** Opening Provided material block **

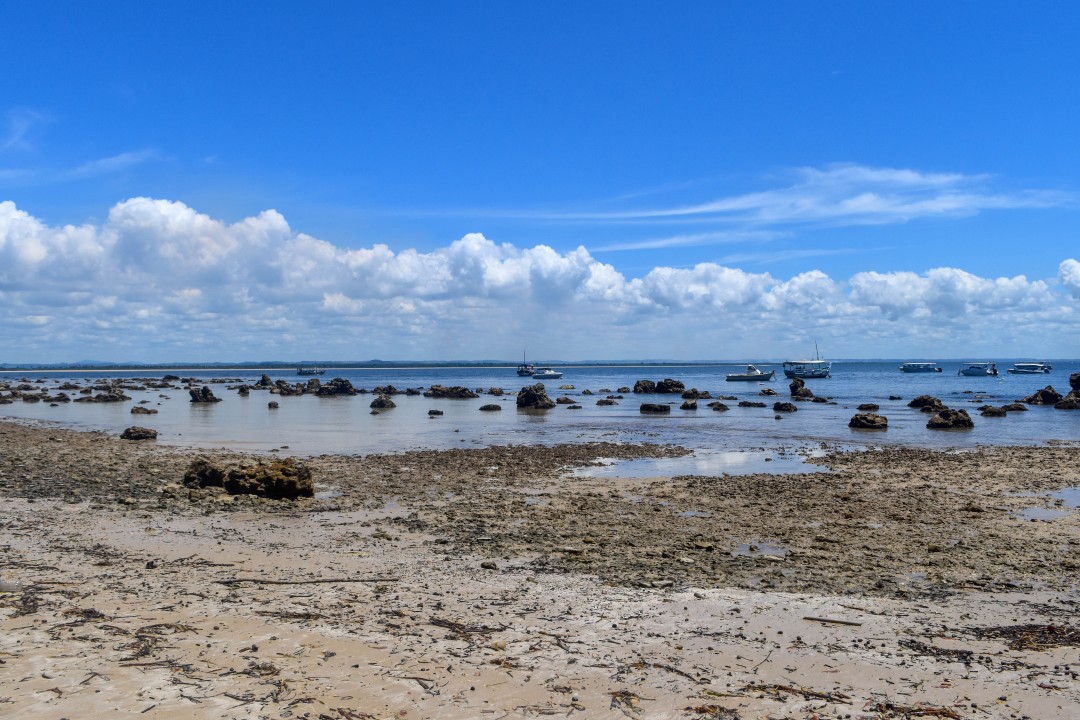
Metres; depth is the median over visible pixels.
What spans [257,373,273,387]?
rock
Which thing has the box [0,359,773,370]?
distant shoreline
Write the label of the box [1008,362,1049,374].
boat
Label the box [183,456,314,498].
rock
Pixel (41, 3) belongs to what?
sky
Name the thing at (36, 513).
sandy beach
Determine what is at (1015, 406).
rock
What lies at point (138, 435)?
rock
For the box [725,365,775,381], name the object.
motorboat
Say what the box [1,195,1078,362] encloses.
cloud bank
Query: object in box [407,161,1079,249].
cloud
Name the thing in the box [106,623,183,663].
seaweed
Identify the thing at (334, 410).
sea
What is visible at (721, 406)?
rock
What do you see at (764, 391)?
rock
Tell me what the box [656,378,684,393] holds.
rock
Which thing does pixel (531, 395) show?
rock
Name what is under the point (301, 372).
boat
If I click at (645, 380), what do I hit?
rock
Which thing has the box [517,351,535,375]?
boat
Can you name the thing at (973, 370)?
boat
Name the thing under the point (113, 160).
cloud
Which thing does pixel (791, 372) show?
boat
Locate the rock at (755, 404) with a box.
[737,400,766,407]
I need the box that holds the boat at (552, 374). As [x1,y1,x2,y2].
[532,368,562,379]
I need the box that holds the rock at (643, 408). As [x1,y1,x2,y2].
[639,402,670,413]
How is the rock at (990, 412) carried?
in the sea
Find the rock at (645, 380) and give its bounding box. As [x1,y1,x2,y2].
[633,379,656,393]
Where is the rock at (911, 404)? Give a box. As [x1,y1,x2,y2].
[907,394,942,409]
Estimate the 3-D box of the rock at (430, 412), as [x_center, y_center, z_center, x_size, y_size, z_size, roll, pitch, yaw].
[-4.189,2.131,32.270,0.664,0.362,0.647,0,0,0]
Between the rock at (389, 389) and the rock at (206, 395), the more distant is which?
the rock at (389, 389)
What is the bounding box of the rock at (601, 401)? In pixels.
[596,398,617,405]
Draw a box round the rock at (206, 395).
[188,386,220,402]
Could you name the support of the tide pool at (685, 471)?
in the sandy beach
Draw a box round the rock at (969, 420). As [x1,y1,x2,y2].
[926,407,973,428]
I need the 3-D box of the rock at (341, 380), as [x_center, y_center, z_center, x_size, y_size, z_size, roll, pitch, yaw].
[-13.677,1.945,54.026,3.029,1.559,2.676,0,0,0]
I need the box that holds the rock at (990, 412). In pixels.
[979,405,1007,415]
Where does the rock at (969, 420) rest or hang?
in the sea
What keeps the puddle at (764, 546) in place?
in the sandy beach
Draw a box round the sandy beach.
[1,420,1079,719]
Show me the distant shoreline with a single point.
(649, 364)
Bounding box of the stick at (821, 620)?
[803,616,861,626]
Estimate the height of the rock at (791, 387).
1.508 m
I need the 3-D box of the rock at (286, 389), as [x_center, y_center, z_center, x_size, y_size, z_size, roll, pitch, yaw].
[-16.906,2.021,56.033,3.617,1.399,3.203,0,0,0]
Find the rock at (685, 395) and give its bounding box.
[680,389,711,399]
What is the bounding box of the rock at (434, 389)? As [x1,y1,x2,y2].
[424,385,476,398]
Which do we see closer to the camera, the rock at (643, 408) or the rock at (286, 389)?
the rock at (643, 408)
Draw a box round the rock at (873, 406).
[857,403,880,410]
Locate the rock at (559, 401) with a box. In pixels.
[555,396,578,404]
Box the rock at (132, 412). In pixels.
[129,406,157,414]
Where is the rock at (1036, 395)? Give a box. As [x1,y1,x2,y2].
[1022,385,1061,404]
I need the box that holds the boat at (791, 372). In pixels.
[782,342,832,377]
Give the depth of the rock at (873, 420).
25.54 m
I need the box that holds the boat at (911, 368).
[900,362,941,372]
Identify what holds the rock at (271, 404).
in the sea
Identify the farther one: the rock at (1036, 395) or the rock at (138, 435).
the rock at (1036, 395)
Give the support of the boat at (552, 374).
on the sea
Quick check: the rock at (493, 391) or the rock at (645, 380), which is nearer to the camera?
the rock at (493, 391)
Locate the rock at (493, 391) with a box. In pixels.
[488,387,503,395]
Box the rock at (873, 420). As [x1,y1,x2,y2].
[848,412,888,429]
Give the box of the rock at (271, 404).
[267,400,279,408]
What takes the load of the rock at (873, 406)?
in the sea
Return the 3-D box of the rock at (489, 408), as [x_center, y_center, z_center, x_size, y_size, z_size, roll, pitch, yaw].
[-2.194,2.137,35.616,1.062,0.455,0.945,0,0,0]
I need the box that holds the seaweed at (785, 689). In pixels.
[740,683,853,704]
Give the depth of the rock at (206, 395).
44.10 m
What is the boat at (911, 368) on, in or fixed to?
on the sea
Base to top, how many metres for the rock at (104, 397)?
1.007 m
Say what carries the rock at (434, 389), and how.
in the sea
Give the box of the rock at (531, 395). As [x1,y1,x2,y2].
[516,383,554,407]
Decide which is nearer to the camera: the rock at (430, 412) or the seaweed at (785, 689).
the seaweed at (785, 689)
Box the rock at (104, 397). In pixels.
[76,388,128,402]
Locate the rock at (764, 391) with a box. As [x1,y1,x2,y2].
[759,388,778,395]
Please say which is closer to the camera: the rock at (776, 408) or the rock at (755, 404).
the rock at (776, 408)
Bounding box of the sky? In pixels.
[0,0,1079,359]
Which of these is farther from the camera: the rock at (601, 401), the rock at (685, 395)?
the rock at (685, 395)
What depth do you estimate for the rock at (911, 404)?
34.82 m
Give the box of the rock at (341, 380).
[314,377,356,396]
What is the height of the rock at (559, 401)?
0.687 m
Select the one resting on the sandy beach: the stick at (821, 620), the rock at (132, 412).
the stick at (821, 620)
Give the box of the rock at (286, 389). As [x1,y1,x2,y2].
[270,379,319,395]
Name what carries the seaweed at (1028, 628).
on the sandy beach
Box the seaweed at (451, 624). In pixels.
[428,617,502,640]
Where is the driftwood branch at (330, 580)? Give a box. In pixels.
[216,576,398,586]
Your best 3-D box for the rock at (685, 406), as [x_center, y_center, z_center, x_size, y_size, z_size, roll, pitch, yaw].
[6.569,2.045,35.810,0.869,0.619,0.958,0,0,0]
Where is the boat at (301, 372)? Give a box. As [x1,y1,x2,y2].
[296,366,323,375]
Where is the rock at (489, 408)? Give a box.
[479,404,501,411]
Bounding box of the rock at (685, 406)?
[679,399,698,409]
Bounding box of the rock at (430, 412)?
[427,409,443,415]
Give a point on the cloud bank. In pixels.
(482, 242)
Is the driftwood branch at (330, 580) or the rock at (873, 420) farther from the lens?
the rock at (873, 420)
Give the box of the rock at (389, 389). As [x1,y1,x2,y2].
[373,384,397,395]
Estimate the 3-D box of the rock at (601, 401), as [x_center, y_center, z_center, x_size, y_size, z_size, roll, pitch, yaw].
[3.193,2.079,39.096,1.183,0.605,1.067,0,0,0]
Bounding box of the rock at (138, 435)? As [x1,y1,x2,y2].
[120,425,158,439]
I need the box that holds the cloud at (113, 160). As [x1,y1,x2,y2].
[0,150,163,181]
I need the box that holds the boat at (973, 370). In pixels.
[957,362,997,376]
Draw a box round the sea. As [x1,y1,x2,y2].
[0,361,1079,456]
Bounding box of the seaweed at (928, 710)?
[870,701,962,719]
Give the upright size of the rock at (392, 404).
0.787 m
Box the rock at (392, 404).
[370,396,395,408]
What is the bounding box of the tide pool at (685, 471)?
[567,449,832,478]
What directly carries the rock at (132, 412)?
in the sea
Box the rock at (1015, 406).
[1000,402,1027,411]
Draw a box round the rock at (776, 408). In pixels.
[772,401,797,411]
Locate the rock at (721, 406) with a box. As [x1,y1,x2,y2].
[707,401,729,410]
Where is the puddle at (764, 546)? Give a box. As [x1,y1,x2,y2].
[732,540,787,558]
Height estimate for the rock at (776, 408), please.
0.572 m
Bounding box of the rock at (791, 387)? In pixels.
[788,379,812,399]
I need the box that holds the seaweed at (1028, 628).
[973,624,1079,650]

** Closing Provided material block **

The task - Starting with the line that contains "Your best 3-D", restate every line through the end of the records above, exactly and with no other lines.

Result for this task -
Your best 3-D box for the rock at (685, 406), as [x_center, y_center, z_center, x_size, y_size, z_size, roll, pitch, yaw].
[6.569,2.045,35.810,0.869,0.619,0.958,0,0,0]
Where is the boat at (301, 372)? Give a box. As [x1,y1,x2,y2].
[296,366,323,375]
Where is the rock at (489, 408)? Give a box.
[479,404,501,411]
Bounding box of the rock at (685, 406)?
[679,399,698,409]
Bounding box of the rock at (430, 412)?
[427,409,443,415]
Give a point on the cloud bank. In pixels.
(482, 242)
Is the driftwood branch at (330, 580) or the rock at (873, 420) farther from the lens?
the rock at (873, 420)
Give the box of the rock at (389, 389). As [x1,y1,x2,y2].
[373,384,397,395]
Estimate the 3-D box of the rock at (601, 401), as [x_center, y_center, z_center, x_size, y_size, z_size, roll, pitch, yaw].
[3.193,2.079,39.096,1.183,0.605,1.067,0,0,0]
Bounding box of the rock at (138, 435)? As [x1,y1,x2,y2].
[120,425,158,439]
I need the box that holds the cloud at (113, 160). As [x1,y1,x2,y2].
[0,150,163,181]
I need the box that holds the boat at (973, 370). In pixels.
[957,362,997,376]
Draw a box round the sea. As [x1,y1,x2,y2].
[0,361,1079,456]
Bounding box of the seaweed at (928, 710)?
[870,701,962,719]
Give the upright size of the rock at (392, 404).
0.787 m
Box the rock at (392, 404).
[370,396,395,408]
What is the bounding box of the tide pool at (685, 471)?
[567,449,832,478]
What directly carries the rock at (132, 412)?
in the sea
Box the rock at (1015, 406).
[1000,402,1027,411]
Draw a box round the rock at (776, 408). In pixels.
[772,401,797,411]
Locate the rock at (721, 406) with a box. As [x1,y1,x2,y2].
[707,401,729,410]
Where is the puddle at (764, 546)? Give a box. As [x1,y1,x2,y2].
[732,540,787,558]
Height estimate for the rock at (776, 408), please.
0.572 m
Bounding box of the rock at (791, 387)? In pixels.
[788,379,812,399]
I need the box that holds the seaweed at (1028, 628).
[973,624,1079,650]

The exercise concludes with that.